Activity:
Lines below that include "linecap" are the answer; copy each one.

Records for this task:
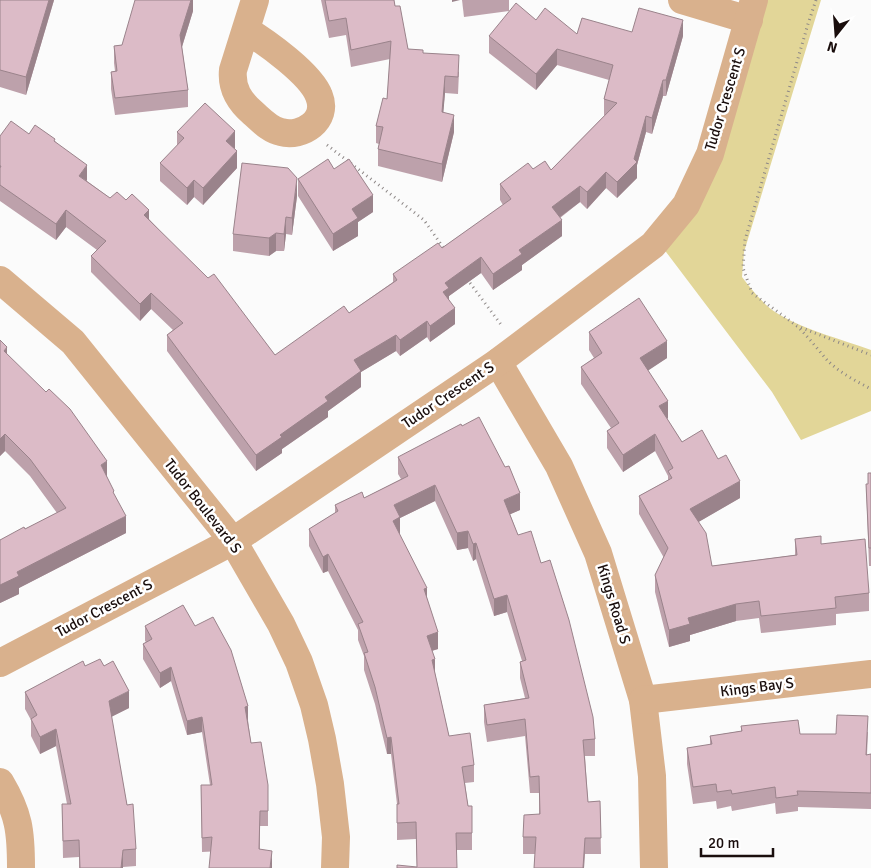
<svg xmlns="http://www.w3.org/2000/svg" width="871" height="868" viewBox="0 0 871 868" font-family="Signika,sans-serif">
<rect width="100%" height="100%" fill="#fbfbfb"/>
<!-- green -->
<path fill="#e2d698" d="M 754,0 L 821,0 L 744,252 L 742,277 C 753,291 764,306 780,315 C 808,331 841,339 871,350 L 871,411 L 801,440 L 772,392 L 657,240 L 686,205 Z"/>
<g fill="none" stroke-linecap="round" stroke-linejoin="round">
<!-- path -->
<g stroke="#8d8786" stroke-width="3" stroke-dasharray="1 4" stroke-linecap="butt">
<polyline points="816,0 808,24 745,240 743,268 752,293 797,326 871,355"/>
<polyline points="327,145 424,220 445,250"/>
<polyline points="467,279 502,326"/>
<path d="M 800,329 C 810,339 819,351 828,361 C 840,373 856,381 871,389"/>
</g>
<!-- minor -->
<g stroke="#d9b18d" stroke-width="28">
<polyline points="682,0 749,20"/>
<path d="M 246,30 C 266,42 311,74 319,96 C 329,120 302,138 281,132 C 270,130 262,121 253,113 C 240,102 231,89 233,70 L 255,0"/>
<polyline points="0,280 73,342 233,541 281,624 299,662 314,705 322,739 330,784 336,837 335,868"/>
<polyline points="498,362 559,466 598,553 643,700 652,776 654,868"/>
<polyline points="0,663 233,541 498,362 653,245 686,205 710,154 754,0"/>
<polyline points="643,700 871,674"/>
<path d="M 0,782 C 19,814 21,831 21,868"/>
</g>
</g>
<!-- wall -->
<g fill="#bda1ab">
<polygon points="0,0 54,0 26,95 0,87"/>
<polygon points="193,0 193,11 182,47 188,90 188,107 115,115 111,89 111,72 115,71 114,63 114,46 122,45"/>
<polygon points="321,0 394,0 395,6 408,49 423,53 459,72 458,94 445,93 443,112 454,132 442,182 378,166 378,149 379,144 376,143 376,126 387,99 390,59 351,67 346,35 329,38"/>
<polygon points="462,0 509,0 509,11 464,17"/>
<polygon points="536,20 577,34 632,32 683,36 666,96 663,96 652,134 646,132 637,165 637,178 617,198 606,188 587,209 580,202 560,218 562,236 522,265 522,270 493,290 481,273 449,296 449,300 455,324 430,342 427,337 400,356 396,351 361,372 361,387 328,411 328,417 282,449 282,453 256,471 167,351 167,335 173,330 151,309 140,321 91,272 91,256 97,250 66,227 56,240 0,201 0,136 29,134 55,141 87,181 110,198 149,219 275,355 349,313 393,282 393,274 442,248 503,205 500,200 500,184 533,169 551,170 605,115 604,115 604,99 609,80 557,65 536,90 489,53 489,36"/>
<polygon points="177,132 235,148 235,149 237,168 203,205 194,197 187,205 160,181 160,163 177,146"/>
<polygon points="334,169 373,212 358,222 358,236 333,251 298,196 298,179"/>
<polygon points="297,196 292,235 286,234 284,251 276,251 269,256 233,251 233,234"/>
<polygon points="589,332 667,358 648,370 668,418 667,419 682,442 740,498 698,522 712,566 795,555 795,539 821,544 869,593 869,611 836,614 836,625 761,633 759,618 736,621 690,635 690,641 669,647 655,592 655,575 664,558 639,514 639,496 668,480 668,476 655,451 623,472 607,448 607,431 611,428 581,384 581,367 594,358 589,350"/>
<polygon points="0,340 7,354 107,477 114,495 126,533 19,588 19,594 0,603 0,540 25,529 57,513 30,476 5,451 0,456"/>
<polygon points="398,457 520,510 510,514 595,739 595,756 585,756 588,802 600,801 601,854 585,854 584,868 534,868 535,854 523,854 523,837 539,814 539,793 530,793 525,736 487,742 484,722 484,705 525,698 520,678 520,662 522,661 507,612 494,616 476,559 473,561 468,548 457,550 435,501 400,518 400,534 399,534 427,598 438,649 432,651 435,673 449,736 474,765 474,782 465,783 468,806 472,806 472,850 456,850 417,867 416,839 397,840 397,804 391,754 387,754 375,704 364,670 364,656 358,640 358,630 328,571 323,573 309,546 309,529 335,513 335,505 364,498 401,479 398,474"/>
<polygon points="871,473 871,566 869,566 866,484 868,484"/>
<polygon points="145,626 248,720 251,743 268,811 268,826 260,826 260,849 202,852 201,785 210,785 202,732 187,735 171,681 160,688 143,659 143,644 146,642 145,641"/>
<polygon points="85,666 129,708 111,717 127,805 136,849 136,866 123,867 123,868 79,868 79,857 63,858 62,804 67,804 56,746 40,754 31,736 31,720 25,709 25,692"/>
<polygon points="741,726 800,734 836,734 868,732 867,755 871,754 871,809 798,807 798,811 776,814 775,803 732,811 731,806 717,809 716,801 693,804 687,764 687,748 710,745 710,736 741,731"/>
</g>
<!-- shaded-wall -->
<g fill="#9a838b">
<polygon points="49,0 54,0 26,95 26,77"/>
<polygon points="191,0 193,0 193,11 180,53 180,35"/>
<polygon points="452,0 460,0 452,2"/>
<polygon points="683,20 683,36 666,96 666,80"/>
<polygon points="557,49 557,65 536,90 536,74"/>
<polygon points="445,76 445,93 442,129 442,112"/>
<polygon points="663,80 663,96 652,134 652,118"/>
<polygon points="454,115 454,132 442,182 442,164"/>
<polygon points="646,116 646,132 637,165 637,178 617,198 617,182 634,159"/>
<polygon points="235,131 235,148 226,158 226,141"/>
<polygon points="237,151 237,168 203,205 203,188"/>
<polygon points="87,165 87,181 79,176"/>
<polygon points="606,172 606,188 587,209 587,192"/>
<polygon points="297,178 297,196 292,235 292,218"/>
<polygon points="194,180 194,197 187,205 187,188"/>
<polygon points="580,186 580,202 552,223 552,207"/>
<polygon points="373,195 373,212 358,222 358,236 333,251 333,234 352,209"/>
<polygon points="66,210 66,227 56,240 56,224"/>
<polygon points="149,210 149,226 144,215"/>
<polygon points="286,217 286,234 284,251 284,234"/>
<polygon points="562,220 562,236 522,265 522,270 493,290 493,274 519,250"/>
<polygon points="276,233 276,251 269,256 269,238"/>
<polygon points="481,257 481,273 449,296 449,304 443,292 445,283"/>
<polygon points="151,293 151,309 140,321 140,304"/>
<polygon points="455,308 455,324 430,342 430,326"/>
<polygon points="427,321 427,337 400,356 400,340"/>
<polygon points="396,335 396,351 361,372 361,387 328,411 328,417 282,449 282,453 256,471 256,455 325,397 354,360"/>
<polygon points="667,341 667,358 640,376 640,358"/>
<polygon points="7,347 7,364 4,351"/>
<polygon points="668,401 668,418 659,424 659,406"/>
<polygon points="5,434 5,451 0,456 0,439"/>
<polygon points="655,434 655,451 623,472 623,455"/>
<polygon points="107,461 107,478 101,465"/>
<polygon points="740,481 740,498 690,527 690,509"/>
<polygon points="435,485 435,501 400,518 400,534 393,538 393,521 394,505"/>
<polygon points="520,493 520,510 504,517 504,500"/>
<polygon points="126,516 126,533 19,588 19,594 0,603 0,585 17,572"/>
<polygon points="468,531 468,548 457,550 457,533"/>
<polygon points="476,543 476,559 473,561 473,544"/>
<polygon points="328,554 328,571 323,573 323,557"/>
<polygon points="427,588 427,605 424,589"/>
<polygon points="507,595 507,612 494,616 494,599"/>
<polygon points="736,604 736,621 690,635 690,641 669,647 669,630 688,618"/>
<polygon points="438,632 438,649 427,652 427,636"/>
<polygon points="435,659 435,676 432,660"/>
<polygon points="171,667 171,681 160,688 160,673"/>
<polygon points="129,691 129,708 109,718 109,701"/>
<polygon points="248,706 248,720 245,721 245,707"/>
<polygon points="202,717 202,732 187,735 187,721"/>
<polygon points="56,729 56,746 40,754 40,737"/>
<polygon points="391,737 391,754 387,754 387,738"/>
<polygon points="585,838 584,868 583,868"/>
<polygon points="123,850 123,868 121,868"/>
<polygon points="272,851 272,868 270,868"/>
</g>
<!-- building -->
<g fill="#dcbbc7" stroke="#9a838b">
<polygon points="0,0 49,0 26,77 0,70"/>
<polygon points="135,0 191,0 180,35 188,90 115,98 111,72 117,71 114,46 122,45"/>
<polygon points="325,0 394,0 395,6 400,6 408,49 423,50 423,53 459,55 458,77 445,76 442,112 454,115 442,164 378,149 383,127 376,126 383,98 387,99 391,41 351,50 346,18 329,21"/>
<polygon points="516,3 536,20 545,8 577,34 582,18 632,32 639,8 683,20 666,80 663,80 652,118 646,116 634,159 637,162 617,182 606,172 587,192 580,186 552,207 562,220 519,250 522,254 493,274 481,257 445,283 449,288 443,292 455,308 430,326 427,321 400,340 396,335 354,360 361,371 325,397 328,401 280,435 282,437 256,455 167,335 183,323 151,293 140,304 91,256 106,241 66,210 56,224 0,185 0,168 1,166 0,166 0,136 11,121 29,134 35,125 55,139 54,141 87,165 79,176 110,198 117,192 126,200 132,194 149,210 144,215 208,278 214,274 275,355 344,306 349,313 397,280 393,274 438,243 442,248 511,199 500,184 528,163 533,169 545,161 551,170 617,103 604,99 613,65 557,49 536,74 489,36"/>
<polygon points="205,103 235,131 226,141 237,151 203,188 194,180 187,188 160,163 184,138 177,132"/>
<polygon points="328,159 334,169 349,159 373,195 352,209 358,218 333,234 298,179"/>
<polygon points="242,163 288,168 297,178 292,218 286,217 284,234 276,233 269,238 233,234"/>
<polygon points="639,298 667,341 640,358 668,401 659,406 682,442 702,430 718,459 726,455 740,481 690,509 706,533 712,566 797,555 795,539 821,536 821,544 865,539 869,593 835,597 836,608 761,616 759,601 736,604 688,618 690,624 669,630 655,575 668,548 639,496 672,478 668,471 673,468 655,434 623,455 607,431 619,423 581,367 602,353 589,332"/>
<polygon points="0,340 7,347 4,351 46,392 49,389 70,409 107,461 101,465 114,491 113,492 126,516 17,572 19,576 0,585 0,540 24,527 25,529 66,508 30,459 5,434 0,439"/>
<polygon points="479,417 505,467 509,466 520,493 504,500 518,535 531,531 541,563 550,560 569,620 593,717 595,739 583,740 588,802 600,801 601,838 585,838 583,868 534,868 536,837 523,837 524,815 540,814 539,776 530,777 525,719 487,725 484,705 529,698 520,662 526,660 507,595 494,599 476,543 473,544 468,531 457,533 435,485 394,505 400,517 393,521 427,588 424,589 438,632 427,636 435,659 432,660 449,736 470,733 474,765 462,767 468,806 472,806 472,833 456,833 457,868 397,868 397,865 417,867 416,822 397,823 397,804 399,804 391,737 387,738 375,687 364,653 368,652 358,624 363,622 328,554 323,557 309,529 338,511 335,505 362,492 364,498 408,476 398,457 461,424 462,426"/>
<polygon points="868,473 871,473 871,548 869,548 866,484 868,484"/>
<polygon points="183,605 195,626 213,617 231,650 248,706 245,707 251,743 261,742 268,785 268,811 260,811 259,849 272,851 270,868 209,868 212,837 202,838 201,785 212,785 202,717 187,721 171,667 160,673 143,644 152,639 145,626"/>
<polygon points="100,659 104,666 113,661 129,691 109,701 127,805 133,804 136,849 123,850 121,868 80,868 79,840 63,841 62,804 71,804 56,729 40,737 31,719 37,715 25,692 83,661 85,666"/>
<polygon points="837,715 868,716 866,755 871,754 871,793 797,791 798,795 776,798 775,787 732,794 731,790 717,792 716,784 693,787 687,748 712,744 710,736 742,731 741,726 798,720 800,734 836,734"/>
</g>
<g text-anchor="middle" stroke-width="5" stroke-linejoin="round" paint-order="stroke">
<!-- street labels -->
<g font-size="15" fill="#1a0e0d" stroke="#fff">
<text transform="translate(725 99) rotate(-73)" y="5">Tudor Crescent S</text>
<text transform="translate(448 395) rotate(-34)" y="5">Tudor Crescent S</text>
<text transform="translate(203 506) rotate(52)" y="5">Tudor Boulevard S</text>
<text transform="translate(614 604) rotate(73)" y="5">Kings Road S</text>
<text transform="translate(104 608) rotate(-28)" y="5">Tudor Crescent S</text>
<text transform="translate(757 687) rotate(-7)" y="5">Kings Bay S</text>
</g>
</g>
<!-- north arrow -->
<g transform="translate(836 35) rotate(197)" stroke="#ffffff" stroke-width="4" paint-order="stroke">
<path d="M0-4L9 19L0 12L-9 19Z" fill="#1a0e0d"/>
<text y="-8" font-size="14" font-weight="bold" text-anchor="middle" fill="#1a0e0d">N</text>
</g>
<!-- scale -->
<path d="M701 848v8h72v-8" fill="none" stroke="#1a0e0d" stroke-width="2.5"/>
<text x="708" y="848" font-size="15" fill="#1a0e0d" stroke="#ffffff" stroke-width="4" paint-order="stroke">20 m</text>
</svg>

Written reply:
<g fill="none" stroke-linecap="round" stroke-linejoin="round">
<g stroke="#8d8786" stroke-width="3" stroke-dasharray="1 4" stroke-linecap="butt">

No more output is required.